The problem — Please keep to the lines below from the one with "with many events" through the one with "2. **Keyboard Navigation**", and restate them word for word, ends included.

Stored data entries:
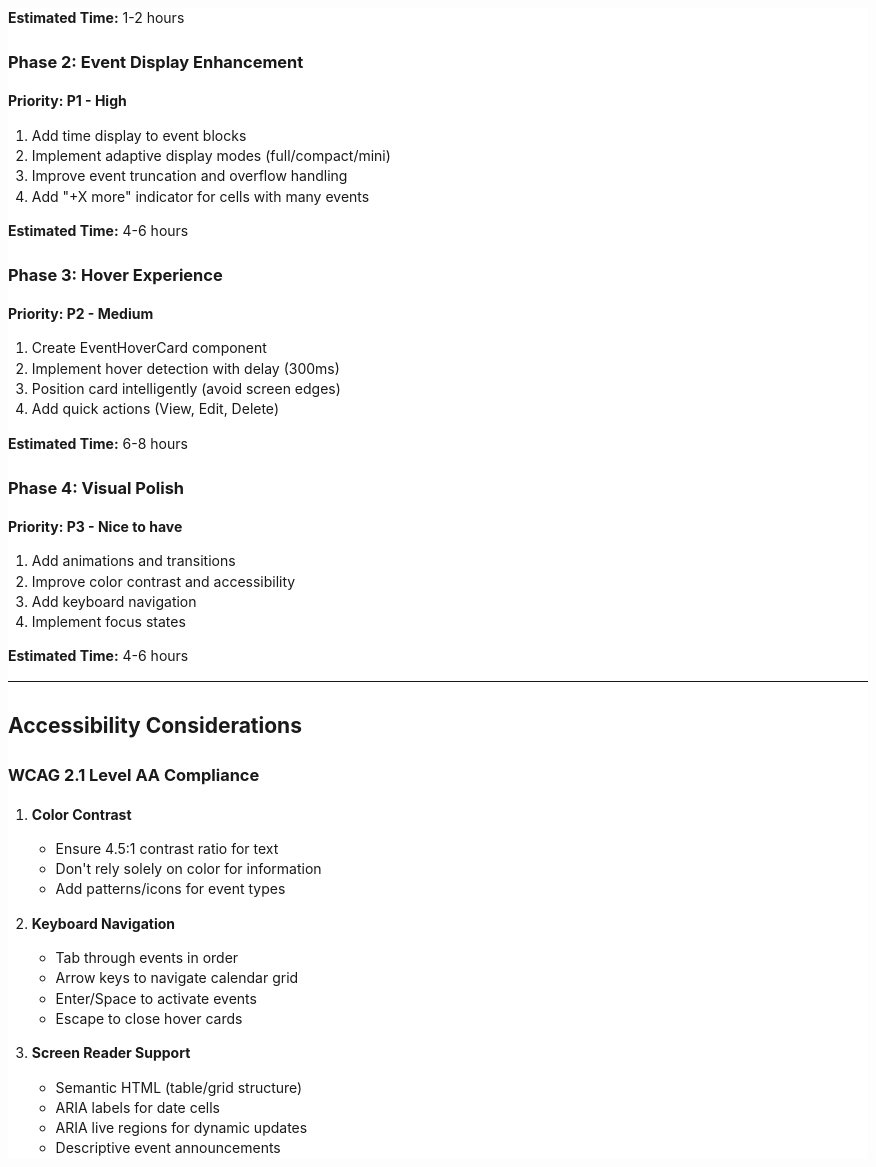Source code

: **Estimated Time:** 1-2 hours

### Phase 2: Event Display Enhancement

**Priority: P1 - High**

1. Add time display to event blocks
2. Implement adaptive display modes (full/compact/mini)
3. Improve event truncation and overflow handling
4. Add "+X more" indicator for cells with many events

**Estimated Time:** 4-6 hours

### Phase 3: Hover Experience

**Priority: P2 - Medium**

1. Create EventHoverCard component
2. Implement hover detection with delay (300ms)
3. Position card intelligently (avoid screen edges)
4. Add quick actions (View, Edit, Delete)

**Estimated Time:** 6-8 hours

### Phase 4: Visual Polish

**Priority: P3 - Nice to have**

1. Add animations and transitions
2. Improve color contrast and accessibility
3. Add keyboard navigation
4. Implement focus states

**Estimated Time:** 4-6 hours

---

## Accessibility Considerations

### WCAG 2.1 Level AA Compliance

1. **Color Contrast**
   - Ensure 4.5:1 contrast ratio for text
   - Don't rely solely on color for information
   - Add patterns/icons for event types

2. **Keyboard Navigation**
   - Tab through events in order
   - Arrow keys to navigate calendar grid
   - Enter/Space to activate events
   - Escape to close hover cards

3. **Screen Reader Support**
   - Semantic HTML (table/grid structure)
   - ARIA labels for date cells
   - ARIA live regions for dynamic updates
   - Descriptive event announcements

Task output —
4. Add "+X more" indicator for cells with many events

**Estimated Time:** 4-6 hours

### Phase 3: Hover Experience

**Priority: P2 - Medium**

1. Create EventHoverCard component
2. Implement hover detection with delay (300ms)
3. Position card intelligently (avoid screen edges)
4. Add quick actions (View, Edit, Delete)

**Estimated Time:** 6-8 hours

### Phase 4: Visual Polish

**Priority: P3 - Nice to have**

1. Add animations and transitions
2. Improve color contrast and accessibility
3. Add keyboard navigation
4. Implement focus states

**Estimated Time:** 4-6 hours

---

## Accessibility Considerations

### WCAG 2.1 Level AA Compliance

1. **Color Contrast**
   - Ensure 4.5:1 contrast ratio for text
   - Don't rely solely on color for information
   - Add patterns/icons for event types

2. **Keyboard Navigation**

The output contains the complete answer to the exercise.